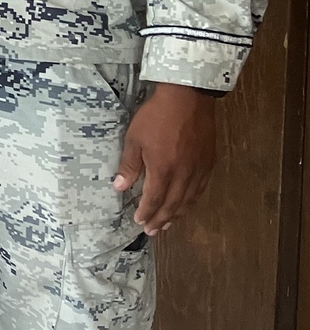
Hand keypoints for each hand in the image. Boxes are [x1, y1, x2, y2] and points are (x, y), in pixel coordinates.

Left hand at [115, 84, 217, 234]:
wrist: (187, 98)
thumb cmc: (156, 116)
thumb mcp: (134, 138)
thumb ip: (129, 165)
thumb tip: (120, 187)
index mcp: (164, 169)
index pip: (155, 199)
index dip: (147, 212)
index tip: (140, 222)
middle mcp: (184, 174)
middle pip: (173, 204)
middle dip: (161, 219)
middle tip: (153, 231)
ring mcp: (199, 169)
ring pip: (189, 199)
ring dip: (178, 214)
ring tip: (167, 223)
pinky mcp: (209, 162)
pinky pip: (201, 188)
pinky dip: (192, 200)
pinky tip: (186, 203)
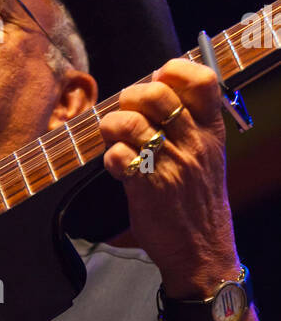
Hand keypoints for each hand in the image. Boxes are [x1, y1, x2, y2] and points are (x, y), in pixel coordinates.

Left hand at [97, 58, 240, 296]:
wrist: (202, 250)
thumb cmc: (197, 200)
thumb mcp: (208, 156)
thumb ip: (189, 122)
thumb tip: (156, 85)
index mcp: (211, 131)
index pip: (202, 80)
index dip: (174, 70)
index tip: (159, 79)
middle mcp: (194, 144)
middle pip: (155, 94)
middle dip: (130, 97)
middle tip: (126, 113)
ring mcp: (171, 165)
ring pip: (130, 122)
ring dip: (112, 127)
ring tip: (116, 140)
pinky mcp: (148, 187)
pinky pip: (117, 156)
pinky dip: (110, 158)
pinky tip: (118, 168)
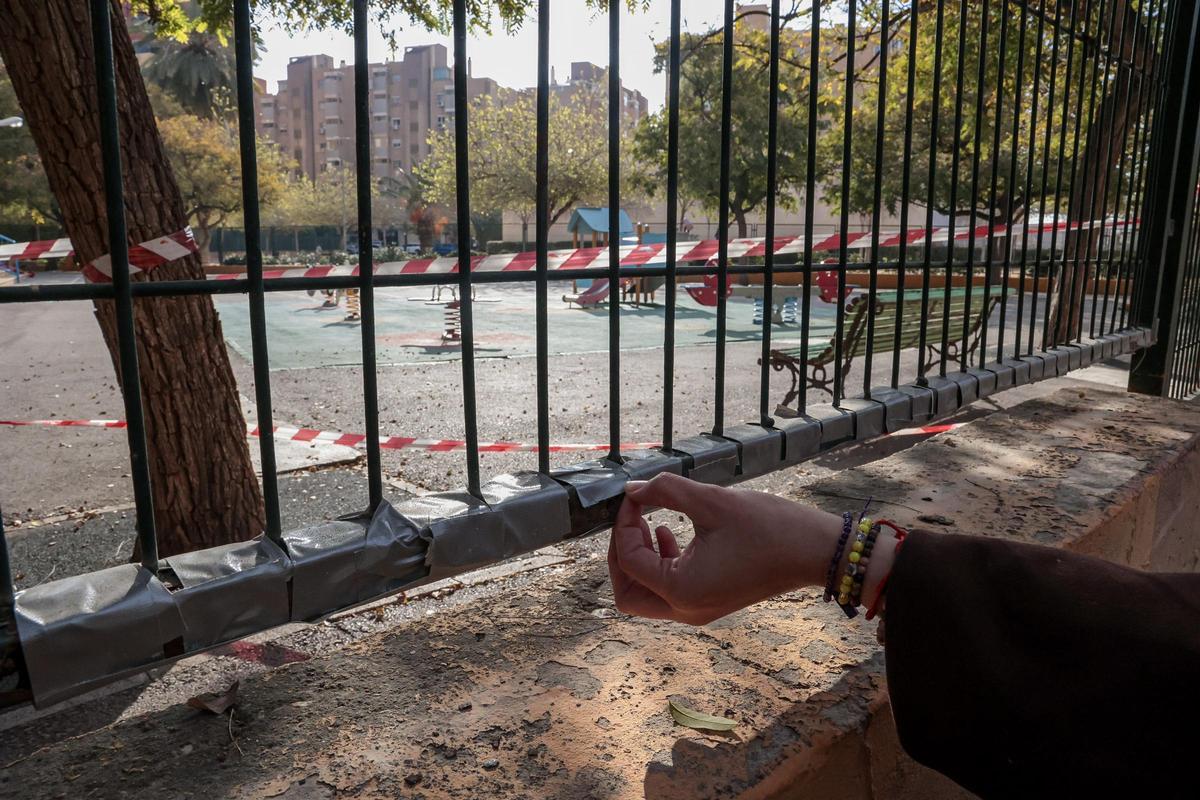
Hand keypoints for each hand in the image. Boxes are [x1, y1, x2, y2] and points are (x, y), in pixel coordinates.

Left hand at [607, 473, 844, 624]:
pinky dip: (660, 564)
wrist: (816, 551)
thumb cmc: (769, 527)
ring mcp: (698, 610)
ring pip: (645, 596)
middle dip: (620, 554)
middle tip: (629, 519)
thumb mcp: (712, 501)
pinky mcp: (709, 602)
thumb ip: (666, 491)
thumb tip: (632, 488)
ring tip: (650, 521)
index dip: (623, 525)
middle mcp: (686, 610)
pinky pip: (668, 591)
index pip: (629, 561)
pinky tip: (668, 532)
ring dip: (639, 559)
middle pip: (627, 594)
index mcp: (682, 591)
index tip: (634, 497)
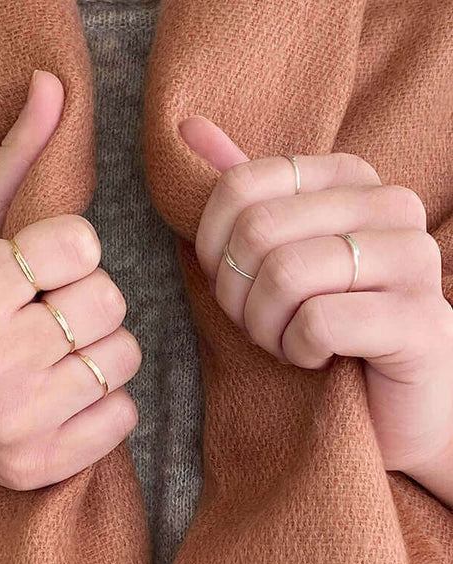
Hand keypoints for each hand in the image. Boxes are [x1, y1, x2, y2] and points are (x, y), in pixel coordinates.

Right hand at [0, 70, 140, 491]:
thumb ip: (13, 160)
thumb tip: (52, 86)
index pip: (80, 242)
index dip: (70, 249)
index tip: (42, 266)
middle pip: (109, 300)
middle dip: (89, 297)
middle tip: (51, 310)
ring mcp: (14, 422)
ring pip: (123, 357)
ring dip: (102, 346)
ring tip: (57, 350)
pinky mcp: (36, 466)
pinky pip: (122, 415)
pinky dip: (106, 401)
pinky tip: (64, 393)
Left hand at [180, 116, 452, 503]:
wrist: (387, 394)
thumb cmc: (322, 316)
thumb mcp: (272, 247)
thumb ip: (241, 187)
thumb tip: (186, 125)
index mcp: (349, 177)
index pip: (238, 187)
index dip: (215, 248)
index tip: (234, 281)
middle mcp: (389, 204)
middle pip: (257, 231)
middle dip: (237, 295)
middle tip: (259, 321)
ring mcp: (413, 259)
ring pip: (284, 276)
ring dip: (265, 327)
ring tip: (286, 340)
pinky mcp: (421, 320)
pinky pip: (318, 322)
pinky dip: (298, 351)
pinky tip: (316, 358)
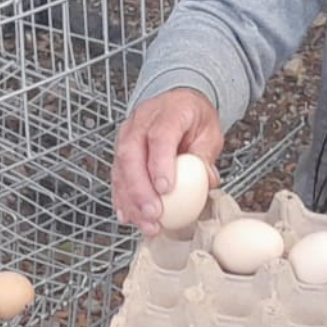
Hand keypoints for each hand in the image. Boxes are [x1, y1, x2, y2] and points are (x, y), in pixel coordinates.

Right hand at [110, 88, 222, 236]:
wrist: (176, 103)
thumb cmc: (192, 118)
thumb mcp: (209, 132)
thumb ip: (205, 156)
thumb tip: (206, 182)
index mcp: (168, 112)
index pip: (160, 136)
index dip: (160, 164)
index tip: (165, 189)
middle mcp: (142, 122)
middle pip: (132, 155)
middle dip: (140, 189)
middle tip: (153, 214)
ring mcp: (127, 135)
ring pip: (121, 168)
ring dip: (130, 200)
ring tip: (145, 223)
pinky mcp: (120, 151)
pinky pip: (116, 176)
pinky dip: (121, 198)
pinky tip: (128, 216)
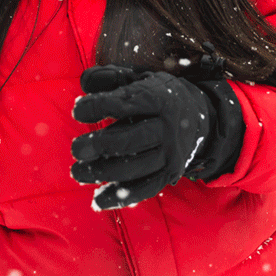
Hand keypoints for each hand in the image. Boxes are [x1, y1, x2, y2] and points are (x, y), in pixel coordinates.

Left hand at [71, 66, 218, 209]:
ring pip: (136, 168)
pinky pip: (145, 189)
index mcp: (159, 99)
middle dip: (100, 146)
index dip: (99, 107)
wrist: (199, 116)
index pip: (126, 104)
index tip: (77, 111)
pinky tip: (98, 198)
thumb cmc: (157, 95)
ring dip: (103, 172)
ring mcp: (170, 154)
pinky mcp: (169, 174)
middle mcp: (167, 128)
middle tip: (76, 149)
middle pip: (131, 140)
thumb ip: (110, 77)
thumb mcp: (139, 78)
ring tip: (77, 171)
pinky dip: (122, 197)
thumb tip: (85, 82)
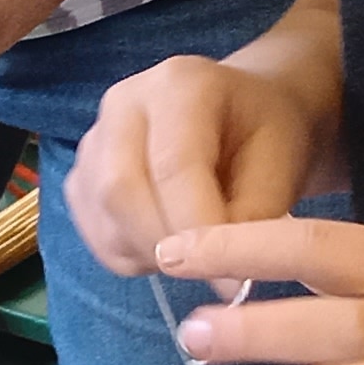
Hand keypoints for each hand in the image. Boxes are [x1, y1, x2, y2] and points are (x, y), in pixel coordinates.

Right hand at [71, 55, 326, 275]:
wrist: (242, 116)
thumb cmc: (266, 136)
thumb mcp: (281, 167)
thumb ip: (254, 217)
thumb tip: (223, 275)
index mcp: (180, 84)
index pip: (173, 166)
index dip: (199, 230)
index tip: (232, 280)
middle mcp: (123, 103)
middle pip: (120, 190)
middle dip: (168, 246)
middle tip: (212, 273)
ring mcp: (94, 139)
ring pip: (104, 218)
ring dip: (153, 255)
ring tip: (199, 253)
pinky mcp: (81, 176)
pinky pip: (96, 234)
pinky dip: (135, 257)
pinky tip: (173, 244)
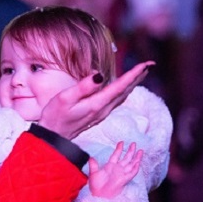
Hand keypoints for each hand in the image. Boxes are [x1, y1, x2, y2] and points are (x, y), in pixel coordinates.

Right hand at [37, 61, 153, 138]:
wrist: (53, 137)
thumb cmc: (55, 116)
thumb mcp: (65, 98)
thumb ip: (83, 87)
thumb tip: (100, 76)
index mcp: (97, 104)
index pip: (120, 87)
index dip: (133, 74)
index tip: (146, 64)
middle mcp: (103, 109)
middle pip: (125, 92)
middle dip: (138, 77)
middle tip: (149, 65)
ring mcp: (101, 113)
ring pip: (122, 96)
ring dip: (132, 84)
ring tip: (141, 73)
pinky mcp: (97, 115)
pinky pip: (115, 100)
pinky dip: (124, 91)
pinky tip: (124, 88)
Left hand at [88, 142, 142, 198]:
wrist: (99, 195)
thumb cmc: (96, 186)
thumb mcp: (93, 173)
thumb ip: (93, 165)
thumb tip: (91, 157)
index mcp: (110, 166)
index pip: (116, 155)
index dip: (119, 149)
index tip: (121, 142)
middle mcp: (117, 169)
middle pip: (126, 158)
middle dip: (131, 151)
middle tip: (134, 143)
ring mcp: (122, 174)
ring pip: (131, 164)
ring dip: (136, 158)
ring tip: (140, 151)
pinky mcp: (124, 180)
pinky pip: (131, 173)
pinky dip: (135, 168)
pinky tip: (138, 163)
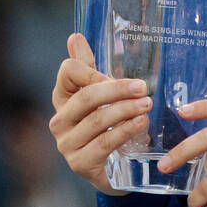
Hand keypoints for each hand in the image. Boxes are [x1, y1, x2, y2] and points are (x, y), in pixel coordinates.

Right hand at [48, 33, 152, 195]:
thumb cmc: (107, 127)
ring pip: (98, 120)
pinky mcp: (80, 163)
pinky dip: (125, 132)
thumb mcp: (101, 96)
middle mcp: (59, 120)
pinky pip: (104, 143)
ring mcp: (67, 144)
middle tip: (143, 88)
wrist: (114, 170)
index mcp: (62, 97)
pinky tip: (140, 124)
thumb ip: (89, 67)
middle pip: (86, 96)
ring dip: (126, 110)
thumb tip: (75, 36)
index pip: (68, 72)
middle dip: (117, 90)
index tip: (114, 74)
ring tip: (147, 105)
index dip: (91, 70)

Action item: List all lines in the material containing the string "Left".

Answer below:
Left hand at [115, 84, 217, 234]:
Left hand at [97, 58, 240, 296]:
Left hand at [607, 473, 844, 624]:
Left hand at [180, 116, 452, 503]:
Left hand at [71, 66, 218, 209]:
Left hand at [88, 142, 142, 198]:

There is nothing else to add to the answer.